I create a second session and try to pull my data out of the root.
Success! Great. That was easy.
I try modifying the root in mySession2, and then inspecting it in
mySession. The change came across. Cool.
Ok, let's try some concurrency.
mySession begin.
mySession root at: 'test' put: 7.
mySession2 commit: [mySession2 root at: 'test' put: 8].
mySession root at: 'test' "==> 7"
Good - we're inside a transaction so we don't see the change from
mySession2. What if we try to commit?
mySession commit.
No errors... what happened?
mySession root at: 'test' "==> 8"
Ok... so the commit clearly failed, due to the conflict with
mySession2, which is what I would expect. But is there a way to get a
notification of this? I would probably want to retry the transaction
when this happened.
Browsing through the MagmaSession protocol looking for a way to get
this, nothing jumps out at me. Chris?
Next, try some performance tests. Commit a medium sized
OrderedCollection:
Time millisecondsToRun: [mySession commit: [mySession root at: 'test2'
put: ((1 to: 1000) collect: [:i | i at i])]]
Executes in 2.4s. That's pretty good. What about to retrieve it?
Time millisecondsToRun: [mySession2 root at: 'test2']
Hm... very strange things are going on. This seems to fail silently -
I never get a number back. Inspecting mySession2 root shows only
'test' as a key. #basicInspect shows the same thing. I try
"mySession2 root at: 'test3'" and get an emergency evaluator, then try
it again and get the same silent-failure behavior. This doesn't bode
well.
Ok, let's try this with a third session. Aha, that worked: 621ms to
retrieve. Try it again, expecting it to be instant (since the objects
should be cached now), but get ~300ms every time. Interesting - why is
that?
I'm also curious how many of the objects in the collection actually got
brought in during that 621ms. Let's try to force them all in:
Time millisecondsToRun: [(mySession3 root at: 'test2') do: [:ea | ea
yourself]]
Again, about 300ms each time. Ok, I clearly don't understand the
caching model here.
Since I'm doing some timings, I might as well compare this to GOODS.
Start up a GOODS image...
Time millisecondsToRun: [db root at: 'test2' put: ((1 to: 1000)

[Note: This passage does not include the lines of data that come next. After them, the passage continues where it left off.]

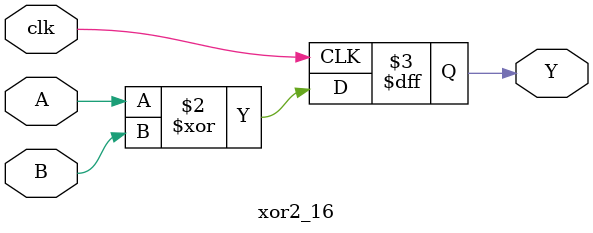
<source format=sv>
module xor2_16 (
    input wire A, B,
    input wire clk,
    output reg Y
);
    always @(posedge clk) begin
        Y <= A ^ B; // 异或门与时钟同步更新输出
    end
endmodule

</source>
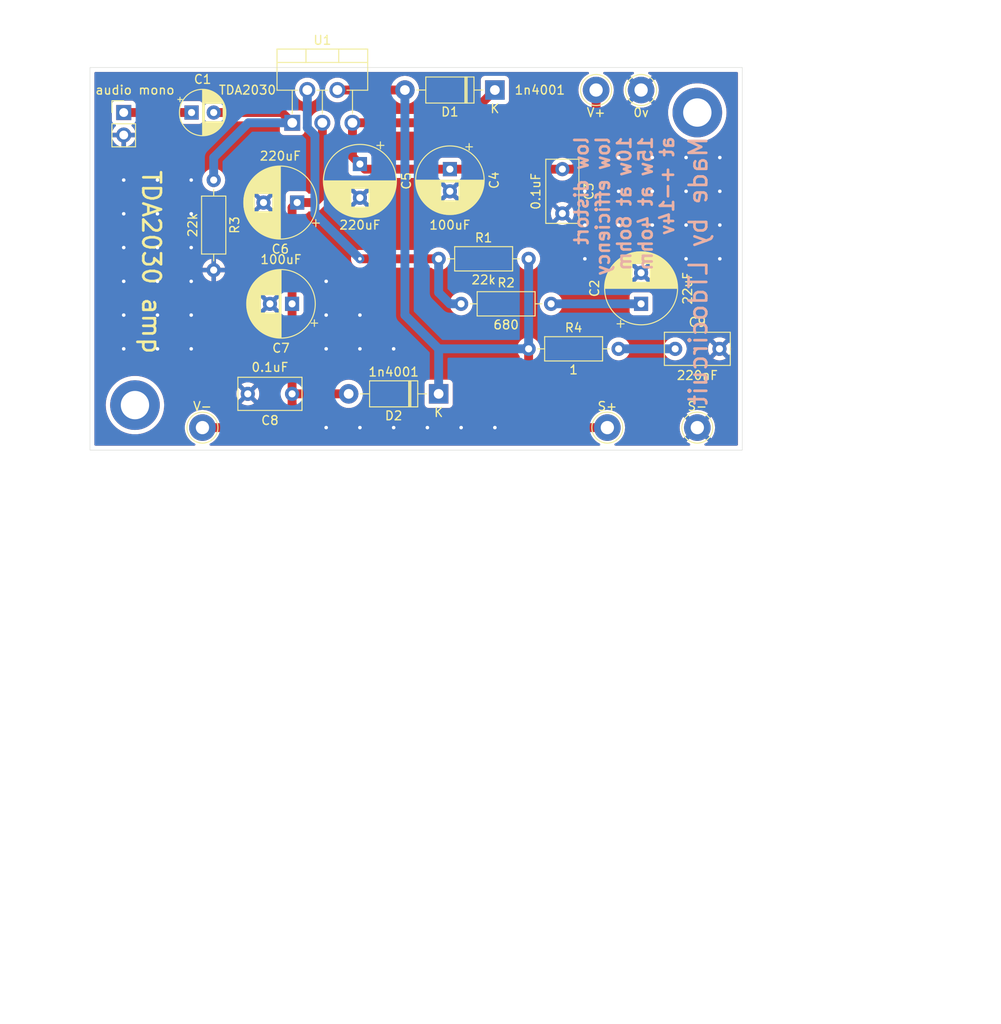
<source format=kicad_pcb>
(kicad_pcb
	(version 20240108)
	(generator "pcbnew")
	(generator_version "8.0")
	(general
		(thickness 1.6)
		(legacy_teardrops no)
	)
	(paper "A4")
	(layers
		(0 "F.Cu" signal)
		(31 "B.Cu" signal)
		(32 "B.Adhes" user "B.Adhesive")
		(33 "F.Adhes" user "F.Adhesive")
		(34 "B.Paste" user)
		(35 "F.Paste" user)
		(36 "B.SilkS" user "B.Silkscreen")
		(37 "F.SilkS" user "F.Silkscreen")
		(38 "B.Mask" user)
		(39 "F.Mask" user)
		(40 "Dwgs.User" user "User.Drawings")
		(41 "Cmts.User" user "User.Comments")
		(42 "Eco1.User" user "User.Eco1")
		(43 "Eco2.User" user "User.Eco2")
		(44 "Edge.Cuts" user)
		(45 "Margin" user)
		(46 "B.CrtYd" user "B.Courtyard")
		(47 "F.CrtYd" user "F.Courtyard")
		(48 "B.Fab" user)
		(49 "F.Fab" user)
		(50 "User.1" user)
		(51 "User.2" user)
		(52 "User.3" user)
		(53 "User.4" user)
		(54 "User.5" user)
		(55 "User.6" user)
		(56 "User.7" user)
		(57 "User.8" user)
		(58 "User.9" user)
	)
	(setup
		(stackup
			(layer "F.SilkS"
				(type "Top Silk Screen")
			)
			(layer "F.Paste"
				(type "Top Solder Paste")
			)
			(layer "F.Mask"
				(type "Top Solder Mask")
				(thickness 0.01)
			)
			(layer "F.Cu"
				(type "copper")
				(thickness 0.035)
			)
			(layer "dielectric 1"
				(type "core")
				(thickness 1.51)
				(material "FR4")
				(epsilon_r 4.5)
				(loss_tangent 0.02)
			)
			(layer "B.Cu"
				(type "copper")
				(thickness 0.035)
			)
			(layer "B.Mask"
				(type "Bottom Solder Mask")
				(thickness 0.01)
			)
			(layer "B.Paste"
				(type "Bottom Solder Paste")
			)
			(layer "B.SilkS"
				(type "Bottom Silk Screen")
			)
			(copper_finish "None")
			(dielectric_constraints no)
		)
		(pad_to_mask_clearance 0)
		(allow_soldermask_bridges_in_footprints no)
		(pcbplotparams
			(layerselection 0x00010fc_ffffffff)
			(plot_on_all_layers_selection 0x0000000_00000000)
			(disableapertmacros no)
			(usegerberextensions no)
			(usegerberattributes yes)
			(usegerberadvancedattributes yes)
			(creategerberjobfile yes)
			(dashed_line_dash_ratio 12.000000)
			(dashed_line_gap_ratio 3.000000)
			(svgprecision 4)
			(plotframeref no)
			(viasonmask no)
			(mode 1)
			(useauxorigin no)
			(hpglpennumber 1)
			(hpglpenspeed 20)
			(hpglpendiameter 15.000000)
			(pdf_front_fp_property_popups yes)
			(pdf_back_fp_property_popups yes)
			(dxfpolygonmode yes)
			(dxfimperialunits yes)
			(dxfusepcbnewfont yes)
			(psnegative no)
			(psa4output no)
			(plotreference yes)
			(plotvalue yes)
			(plotfptext yes)
			(plotinvisibletext no)
			(sketchpadsonfab no)
			(subtractmaskfromsilk no)
			(outputformat 1)
			(mirror no)
			(drillshape 0)
			(scaleselection 1)
			(outputdirectory "")
		)
	)
	(net 0 "")
	(net 1 "GND")
	(net 2 "Net-(C2-Pad1)")
	(net 3 "v+")
	(net 4 "V-")
	(net 5 "Net-(U1--)")
	(net 6 "Net-(U1-+)")
	(net 7 "Net-(C9-Pad1)")
	(net 8 "audio in")
	(net 9 "S+")
	(footprint "Capacitor_THT:CP_Radial_D7.5mm_P2.50mm" (layer "F.Cu") (at 175.22 77.47 180))
	(footprint "Capacitor_THT:CP_Radial_D7.5mm_P2.50mm" (layer "F.Cu") (at 193.04 62.27 -90))
	(footprint "Capacitor_THT:CP_Radial_D8.0mm_P3.80mm" (layer "F.Cu") (at 182.88 61.697349 -90))
	(footprint "Resistor_THT:R_Axial_DIN0207_L6.3mm_D2.5mm_P10.16mm_Horizontal" (layer "F.Cu") (at 194.31 77.47))
	(footprint "MountingHole:MountingHole_3.2mm_M3_DIN965_Pad" (layer "F.Cu") (at 157.48 88.9))
	(footprint "Capacitor_THT:CP_Radial_D5.0mm_P2.50mm" (layer "F.Cu") (at 163.87 55.88))
	(footprint "Connector_PinHeader_2.54mm:PinHeader_1x02_P2.54mm_Vertical" (layer "F.Cu") (at 156.21 55.88))
	(footprint "TestPoint:TestPoint_THTPad_D3.0mm_Drill1.5mm" (layer "F.Cu") (at 209.55 53.34))
	(footprint "Resistor_THT:R_Axial_DIN0207_L6.3mm_D2.5mm_P10.16mm_Horizontal" (layer "F.Cu") (at 201.93 82.55))
	(footprint "Capacitor_THT:CP_Radial_D8.0mm_P3.80mm" (layer "F.Cu") (at 175.792651 66.04 180))
	(footprint "Diode_THT:D_DO-41_SOD81_P10.16mm_Horizontal" (layer "F.Cu") (at 198.12 53.34 180))
	(footprint "TestPoint:TestPoint_THTPad_D3.0mm_Drill1.5mm" (layer "F.Cu") (at 220.98 91.44))
	(footprint "Diode_THT:D_DO-41_SOD81_P10.16mm_Horizontal" (layer "F.Cu") (at 191.77 87.63 180))
	(footprint "Capacitor_THT:C_Rect_L7.0mm_W3.5mm_P5.00mm"
		(layer "F.Cu")
		(uuid "7402d0cf-b616-40c4-8910-9ed1c48b1b52")
		(at 205.74 62.27 -90)
		(descr "C, Rect series, Radial, pin pitch=5.00mm, , length*width=7*3.5mm^2, Capacitor")
		(tags "C Rect series Radial pin pitch 5.00mm  length 7mm width 3.5mm Capacitor")
		(property "Reference" "C3"
			(at 2.5 -3 90)
			(layer "F.SilkS")
			(uuid "54c29e09-2221-46
... [265541 chars truncated]
</source>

collect: [:i | i at i]). db commit]
1.6s. Not too different. And retrieval?
Time millisecondsToRun: [db2 root at: 'test2']

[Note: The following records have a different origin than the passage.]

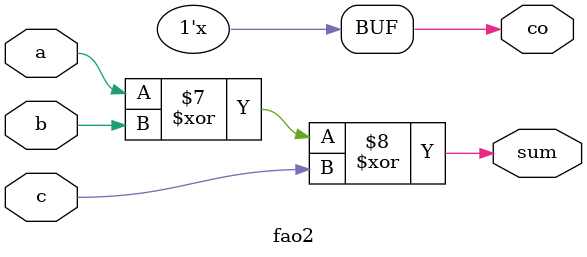
<source format=v>
module  fao2(a,b,c,co,sum);
    input a,b,c;
    output  co,sum;
    reg co,sum,s0,s1,s2;
    always @(a,b,c)
    begin
    s0 <= a & b;
    s1 <= a & c;
    s2 <= c & b;
    co <= s0 | s1| s2;
    sum <= a ^ b ^ c;
	 end
    endmodule
</source>
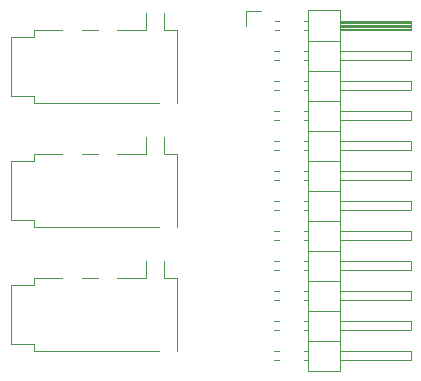
<source format=gbr>
%TF.GenerationSoftware,KiCad,Pcbnew,8.0.3-8.0.3-0~ubuntu23.10.1*%
%TF.CreationDate,2024-08-04T16:00:46-04:00*%
%TF.ProjectId,BandPassFilter,42616e64-5061-4737-9346-696c7465722e,rev?*%
%TF.SameCoordinates,Original*%
%TF.FileFunction,Legend,Top*%
%TF.FilePolarity,Positive*%
%FSLAX46Y46*%
G04 Gerber Fmt 4.6, Leading zero omitted, Abs format (unit mm)*
G04 Created by KiCad (PCBNEW 8.0.3-8.0.3-0~ubuntu23.10.1) date 2024-08-04 16:00:46*
%MOMM*%
%LPD*%
G01*
G04 APERTURE LIST*
%ADD10C,0.120000*%
%ADD11C,1.500000*%
%ADD12R,1.200000X2.500000*%
%ADD13R,1.700000X1.700000*%
%ADD14O,1.700000X1.700000*%
G04 APERTURE END LIST*
D10*
%TO.C,J4*%
X121625000Y-148000000D02*
X121625000Y-153000000D01*
X123625000Y-147400000D02*
X123625000Y-148000000D01*
X123625000Y-147400000D02*
X126000000Y-147400000D01*
X123625000Y-148000000D02*
X121625000Y-148000000D01*
X123625000Y-153000000D02*
X121625000Y-153000000D01*
X123625000Y-153000000D02*
X123625000Y-153600000D01*
X127650000Y-147400000D02*
X129000000Y-147400000D01*
X130650000Y-147400000D02*
X133050000Y-147400000D01*
X133050000Y-147400000D02*
X133050000Y-146000000D01*
X134150000Y-153600000D02*
X123625000Y-153600000D01*
X134600000Y-147400000D02*
X134600000Y-146000000D01*
X134600000Y-147400000D02*
X135725000Y-147400000D01*
X135725000Y-153600000D02*
X135725000Y-147400000D01*
%TO.C,J2*%
X121625000Y-127000000D02*
X121625000Y-132000000D01*
X123625000Y-126400000D02*
X123625000Y-127000000D01*
X123625000Y-126400000D02*
X126000000Y-126400000D01*
X123625000Y-127000000D02*
X121625000Y-127000000D01*
X123625000Y-132000000D02*
X121625000Y-132000000D01*
X123625000Y-132000000D02*
X123625000Y-132600000D01*
X127650000Y-126400000D02*
X129000000Y-126400000D01*
X130650000Y-126400000D02*
X133050000Y-126400000D01*
X133050000Y-126400000D02*
X133050000Y-125000000D01*
X134150000Y-132600000D02*
X123625000Y-132600000D01*
X134600000Y-126400000D02*
X134600000Y-125000000D01*
X134600000Y-126400000D02*
X135725000Y-126400000D01*
X135725000Y-132600000D02*
X135725000Y-126400000D01*
%TO.C,J3*%
X135725000Y-143100000D02*
X135725000Y-136900000D01*
X134600000Y-136900000D02*
X135725000Y-136900000D01*
X134600000Y-136900000D02*
X134600000Y-135500000D01*
X134150000Y-143100000D02*
X123625000Y-143100000D01*
X133050000Y-136900000D02*
X133050000Y-135500000D01*
X130650000Y-136900000D02*
X133050000Y-136900000D01*
X127650000Y-136900000D02*
X129000000Y-136900000D01*
X123625000Y-142500000D02*
X123625000Y-143100000D01*
X123625000Y-142500000D02*
X121625000Y-142500000D01*
X123625000Y-137500000D02*
X121625000Y-137500000D01*
X123625000Y-136900000D02*
X126000000Y-136900000D01*
X123625000Y-136900000D02*
X123625000Y-137500000D01*
X121625000Y-137500000D02*
X121625000Y-142500000D01*
%TO.C,J1*%
X141580000Y-124755000D02*
X142850000Y-124755000D01*
X141580000Y-126025000D02*
X141580000Y-124755000D01*
X143892929Y-128185000D02*
X144347071Y-128185000D01*
X143892929Y-128945000D02*
X144347071Y-128945000D01*
X143892929Y-130725000D02*
X144347071Y-130725000D01*
X143892929Y-131485000D02*
X144347071Y-131485000D01*
X143892929Y-133265000D02*
X144347071Y-133265000D01*
X143892929Y-134025000D02*
X144347071Y-134025000D01*
X143892929Y-135805000D02*
X144347071Y-135805000D01*
X143892929Y-136565000D02*
X144347071Y-136565000D01*
X143892929Y-138345000D02*
X144347071Y-138345000D01*
X143892929Y-139105000D02*
X144347071Y-139105000D01*
X143892929Y-140885000D02*
X144347071Y-140885000D01*
X143892929Y-141645000D02*
X144347071Y-141645000D01*
X143892929Y-143425000D02*
X144347071Y-143425000D01*
X143892929Y-144185000D02*
X144347071Y-144185000D01*
X143892929Y-145965000D02*
X144347071Y-145965000D01*
X143892929Y-146725000D02*
X144347071Y-146725000D01*
X143892929Y-148505000D02*
X144347071Y-148505000D01*
X143892929Y-149265000D02*
X144347071Y-149265000D01*
X143892929Y-151045000D02*
X144347071Y-151045000D01*
X143892929Y-151805000D02*
X144347071Y-151805000D01*
X143892929Y-153585000D02*
X144347071Y-153585000D01*
X143892929Y-154345000D02*
X144347071Y-154345000D01*
X143960000Y-125645000D02*
X144347071Y-125645000D01*
X143960000Y-126405000D02*
X144347071Y-126405000D01*
X146432929Y-125645000D02*
X146830000Y-125645000D01*
X146432929Y-126405000D02*
X146830000Y-126405000D01*
X146432929Y-128185000D02*
X146830000Y-128185000D01*
X146432929Y-128945000D02*
X146830000Y-128945000D01*
X146432929Y-130725000D02*
X146830000Y-130725000D01*
X146432929Y-131485000D02*
X146830000Y-131485000D01*
X146432929Y-133265000D02*
X146830000Y-133265000D01*
X146432929Y-134025000D02*
X146830000Y-134025000D01*
X146432929Y-135805000D02*
X146830000Y-135805000D01*
X146432929Y-136565000D02*
X146830000Y-136565000D01*
X146432929Y-138345000D02*
X146830000Y-138345000D01*
X146432929Y-139105000D02*
X146830000Y-139105000D01*
X146432929Y-140885000D02*
X146830000Y-140885000D01*
X146432929Y-141645000D02*
X146830000Y-141645000D01*
X146432929Y-143425000D02*
X146830000Y-143425000D01*
X146432929Y-144185000D02*
X146830000Y-144185000D01*
X146432929Y-145965000D02*
X146830000Y-145965000D01*
X146432929Y-146725000D02*
X146830000Y-146725000D01*
X146432929Y-148505000D02*
X146830000Y-148505000D01*
X146432929Y-149265000D02*
X146830000Y-149265000D01*
X146432929Y-151045000D02*
X146830000Y-151045000D01*
X146432929Y-151805000D02*
X146830000Y-151805000D01*
X146432929Y-153585000D02*
X146830000Y-153585000D01*
X146432929Y-154345000D02*
X146830000Y-154345000D01*
X146830000Y-124695000D02*
X146830000Y-155295000D01*
X146830000Y-127295000D02*
X149490000Y-127295000D01*
X146830000Y-129835000D02*
X149490000Y-129835000D01*
X146830000Y-132375000D02*
X149490000Y-132375000D01*
X146830000Y-134915000D02*
X149490000Y-134915000D01*
X146830000Y-137455000D02*
X149490000Y-137455000D01*
X146830000Y-139995000D02*
X149490000Y-139995000D01*
X146830000Y-142535000D02*
X149490000Y-142535000D01*
X146830000Y-145075000D02*
X149490000Y-145075000D01*
X146830000Y-147615000D02*
X149490000Y-147615000D01*
X146830000Y-150155000D02*
X149490000Y-150155000D01*
X146830000Y-152695000D02*
X149490000Y-152695000D01*
X146830000Y-155295000D02*
X149490000Y-155295000D01*
X149490000Y-124695000D02*
X146830000Y-124695000D01*
X149490000Y-125645000D02*
X155490000Y-125645000D01*
X149490000Y-125705000D02*
X155490000Y-125705000D01*
X149490000Y-125825000D02*
X155490000Y-125825000D01*
X149490000Y-125945000D02*
X155490000Y-125945000D01*
X149490000Y-126065000D02*
X155490000Y-126065000D01*
X149490000Y-126185000D02*
X155490000Y-126185000D01*
X149490000Y-126305000D02*
X155490000Y-126305000D01*
X149490000Y-128185000D02*
X155490000Y-128185000D01*
X149490000Y-130725000D02*
X155490000Y-130725000D01*
X149490000Y-133265000D02*
X155490000Y-133265000D01*
X149490000Y-135805000D02*
X155490000Y-135805000D01*
X149490000Y-138345000D02*
X155490000Y-138345000D01*
X149490000Y-140885000D02*
X155490000Y-140885000D01*
X149490000Y-143425000D02*
X155490000Y-143425000D01*
X149490000Y-145965000D02*
X155490000Y-145965000D01*
X149490000Y-148505000D02*
X155490000Y-148505000D01*
X149490000Y-151045000D02*
X155490000Y-151045000D01*
X149490000Y-153585000D02*
X155490000Y-153585000D01*
X149490000Y-155295000D02*
X149490000Y-124695000D01*
X155490000Y-125645000D02*
X155490000Y-126405000D01*
X155490000Y-126405000D02*
X149490000Y-126405000D01*
X155490000Y-128185000D02*
X155490000Y-128945000D01*
X155490000Y-128945000D02*
X149490000Y-128945000D01*
X155490000Y-130725000D02*
X155490000Y-131485000D01*
X155490000Y-131485000D02*
X149490000Y-131485000D01*
X155490000Y-133265000D02*
X155490000Y-134025000D01*
X155490000Y-134025000D02*
X149490000Y-134025000D01*
X155490000Y-135805000D02*
X155490000Y-136565000D01*
X155490000Y-136565000D02*
X149490000Y-136565000D01*
X155490000Y-138345000D02*
X155490000Y-139105000D01*
X155490000Y-139105000D02*
X149490000Y-139105000D01*
X155490000Y-140885000D02*
X155490000Y-141645000D01*
X155490000Y-141645000D02*
X149490000Y-141645000D01*
X155490000Y-143425000D02*
X155490000Y-144185000D01*
X155490000Y-144185000D02*
X149490000Y-144185000D01*
X155490000Y-145965000D02*
X155490000Y-146725000D01*
X155490000Y-146725000D02*
X149490000Y-146725000D01*
X155490000Y-148505000D02*
X155490000Y-149265000D01*
X155490000Y-149265000D02*
X149490000Y-149265000D01*
X155490000Y-151045000D02*
X155490000Y-151805000D01*
X155490000Y-151805000D02*
X149490000Y-151805000D01*
X155490000Y-153585000D02*
X155490000Y-154345000D01*
X155490000Y-154345000D02*
X149490000Y-154345000D01*
%TD*%
%LPC*%
D11*
%TO.C,J4*%
X125225000Y-150500000D03*
X132225000Y-150500000D03*
D12*
X129825000Y-147250000D03*
X126825000Y-147250000D03*
X134925000Y-153750000D03*
X133825000Y-147250000D03*
%TD*%
D11*
%TO.C,J2*%
X125225000Y-129500000D03*
X132225000Y-129500000D03*
D12*
X129825000Y-126250000D03*
X126825000Y-126250000D03*
X134925000Y-132750000D03*
X133825000Y-126250000D03*
%TD*%
%TO.C,J3*%
X133825000Y-136750000D03*
X134925000Y-143250000D03*
X126825000Y-136750000D03*
X129825000Y-136750000D03*
D11*
X132225000Y-140000000D03*
X125225000Y-140000000D03*
%TD*%
D13*
%TO.C,J1*%
X142850000Y-126025000D03*
D14*
X145390000Y-126025000D03*
X142850000Y-128565000D03*
X145390000Y-128565000D03*
X142850000Y-131105000D03*
X145390000Y-131105000D03*
X142850000Y-133645000D03*
X145390000Y-133645000D03*
X142850000Y-136185000D03*
X145390000Y-136185000D03*
X142850000Y-138725000D03*
X145390000Y-138725000D03*
X142850000Y-141265000D03*
X145390000Y-141265000D03*
X142850000Y-143805000D03*
X145390000Y-143805000D03*
X142850000Y-146345000D03*
X145390000Y-146345000D03*
X142850000Y-148885000D03*
X145390000Y-148885000D03*
X142850000Y-151425000D03*
X145390000Y-151425000D03*
X142850000Y-153965000D03*
X145390000Y-153965000D03*
%TD*%
%LPD*%
M02*

</source>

GOODS gets 15ms on the first run, 0ms thereafter. Again, let's force
it to bring everything in:
Time millisecondsToRun: [(db2 root at: 'test2') do: [:ea | ea yourself]]
727ms the first time, 3ms thereafter. Two things we seem to be seeing
in GOODS but not in Magma: not bringing in all the objects until
they're needed (it only took 15ms to bring in the collection itself,
the big hit wasn't until accessing its members), and caching the
objects once they're there. Chris, how could I get Magma to do the
same things, if I wanted to?
Ok, that's enough for part II - time to grab some lunch. I especially
want to know what happened to mySession2, which seems to be permanently
hosed now. Any thoughts?
Chris, is this useful? Should I continue?